Projekt "Landwirtschaft und Artenvielfalt"

Einen ähnlichen Ansatz zur Bewertung verfolgt der Anbauverband Biopark gemeinsam mit WWF Deutschland in dem seit 2012 laufenden Projekt "Landwirtschaft und Artenvielfalt". Die Kernfrage des vom Zentrum für Agrarlandschaftsforschung (ZALF) wissenschaftlich begleiteten Projekts lautet: Wie können Naturschutzleistungen von Biobetrieben bewertet, verbessert und die Umsetzung zusammen mit dem Handel und den Verbraucherinnen und Verbrauchern unterstützt werden? Das ZALF hat dafür einen Katalog von über 100 Naturschutzleistungen für Ackerland, Grünland und Landschaftselemente erarbeitet, aus dem die Ökobetriebe auswählen können. Die Bewertung erfolgt, ähnlich wie bei Bio Suisse, anhand eines Punktesystems unter Berücksichtigung aller im Betrieb erbrachten Naturschutzleistungen.
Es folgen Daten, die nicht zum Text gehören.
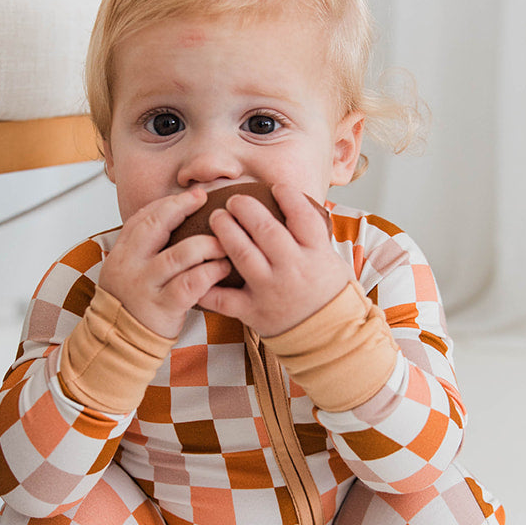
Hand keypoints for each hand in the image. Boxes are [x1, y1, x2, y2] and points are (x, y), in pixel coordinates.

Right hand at [97, 186, 230, 337]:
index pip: (144, 216)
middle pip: (157, 225)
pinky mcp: (163, 306)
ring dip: (207, 245)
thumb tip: (175, 215)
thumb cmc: (135, 301)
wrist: (120, 341)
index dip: (170, 203)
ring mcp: (146, 285)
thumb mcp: (130, 268)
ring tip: (226, 243)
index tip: (194, 195)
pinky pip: (191, 284)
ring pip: (180, 254)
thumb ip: (147, 245)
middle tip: (208, 201)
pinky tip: (224, 268)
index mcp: (123, 252)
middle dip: (183, 208)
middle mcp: (131, 264)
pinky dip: (210, 273)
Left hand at [200, 182, 349, 335]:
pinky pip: (223, 298)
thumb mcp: (330, 259)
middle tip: (233, 200)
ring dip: (225, 231)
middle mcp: (293, 269)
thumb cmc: (328, 293)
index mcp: (316, 254)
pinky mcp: (253, 311)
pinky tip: (195, 268)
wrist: (329, 336)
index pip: (302, 216)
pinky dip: (206, 284)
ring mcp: (270, 290)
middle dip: (245, 208)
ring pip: (242, 254)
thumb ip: (312, 234)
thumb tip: (295, 201)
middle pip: (266, 230)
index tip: (275, 187)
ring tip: (216, 217)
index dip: (287, 196)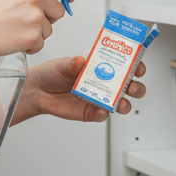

Betriebe, die eine vorgegebene Punktezahl erreichen, können ihre Produkte entsprechend labeln und erhalten dafür höhere Preise beim Vermarktungspartner Edeka Nord.

Bioland und Ecovin arbeiten an Richtlinienänderung

Ähnliche Ansätze verfolgen auch die deutschen Anbauverbände Bioland und Ecovin. Ecovin hat 2014 bereits einen Biodiversitätscheck entwickelt, der mehrfach ausgezeichnet wurde. Bislang ist die Durchführung des Ecovin-Biodiversitätsaktionsplans noch eine freiwillige Leistung der Mitglieder. Nach Angaben von Ecovin, steht auf der diesjährigen Jahreshauptversammlung aber eine Richtlinienänderung an. Auch Bioland arbeitet gerade an einer Biodiversitäts-Richtlinie samt Punktesystem. Ob dieses Vorhaben verbindlich umgesetzt wird, wird nach Aussage von Bioland auf der Jahreshauptversammlung im Herbst 2019 abgestimmt. Mit der Bioland Stiftung initiiert und fördert der Verband bereits jetzt Bildungs- und Beratungsmaßnahmen zur Steigerung der biologischen Vielfalt.